Given data Start Marker

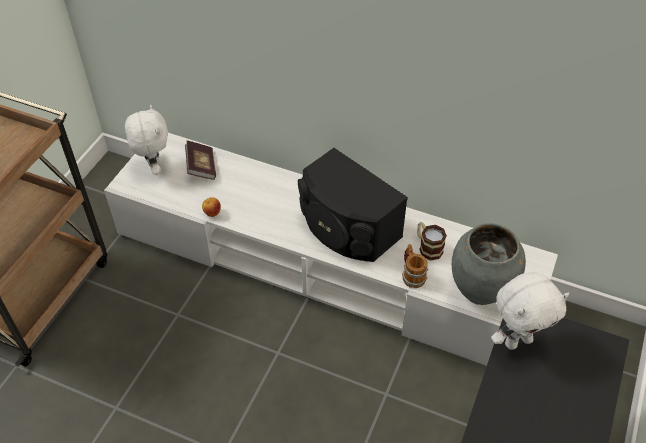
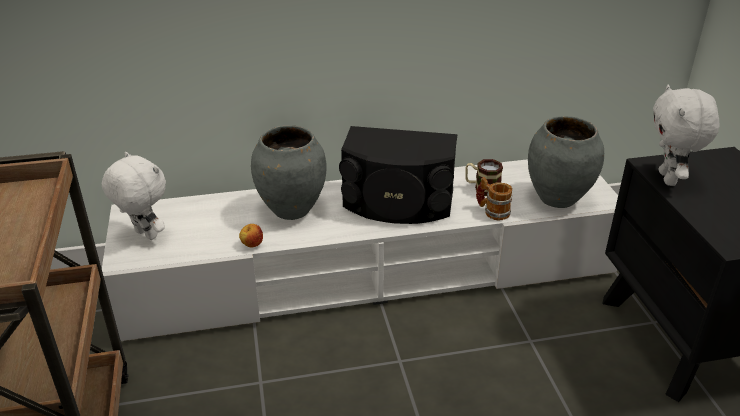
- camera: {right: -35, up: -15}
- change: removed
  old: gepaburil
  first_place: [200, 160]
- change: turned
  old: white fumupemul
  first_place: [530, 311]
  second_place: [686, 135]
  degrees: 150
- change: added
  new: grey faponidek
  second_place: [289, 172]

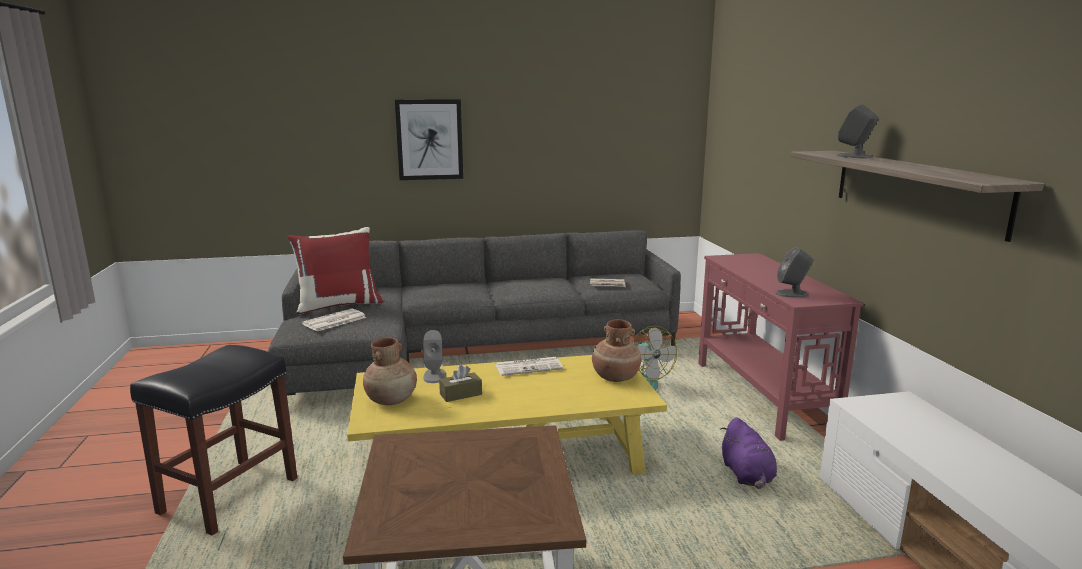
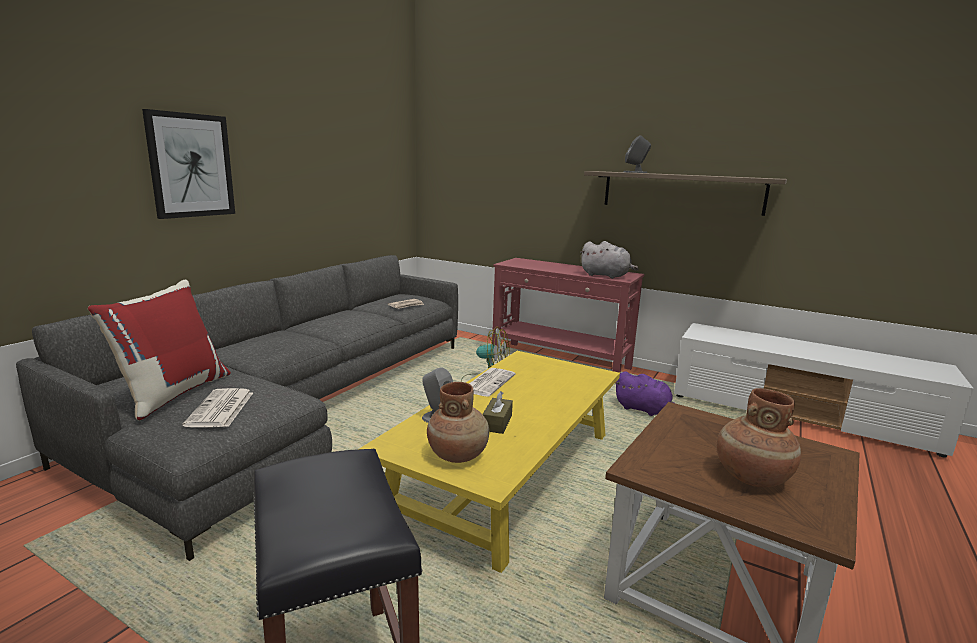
- camera: {right: -50, up: 0}
- change: moved
  old: brown faponidek
  first_place: [616, 350]
  second_place: [759, 437]
- change: replaced
  old: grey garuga
  new: grey fumupemul
  first_place: [794, 272]
  second_place: [609, 260]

Given data End Marker

§ Description of the task: Your response must consist of the material above, reproduced word for word, with the images omitted.

§ Response:
- camera: {right: -35, up: -15}
- change: removed
  old: gepaburil
  first_place: [200, 160]
- change: turned
  old: white fumupemul
  first_place: [530, 311]
  second_place: [686, 135]
  degrees: 150
- change: added
  new: grey faponidek
  second_place: [289, 172]

- camera: {right: -50, up: 0}
- change: moved
  old: brown faponidek
  first_place: [616, 350]
  second_place: [759, 437]
- change: replaced
  old: grey garuga
  new: grey fumupemul
  first_place: [794, 272]
  second_place: [609, 260]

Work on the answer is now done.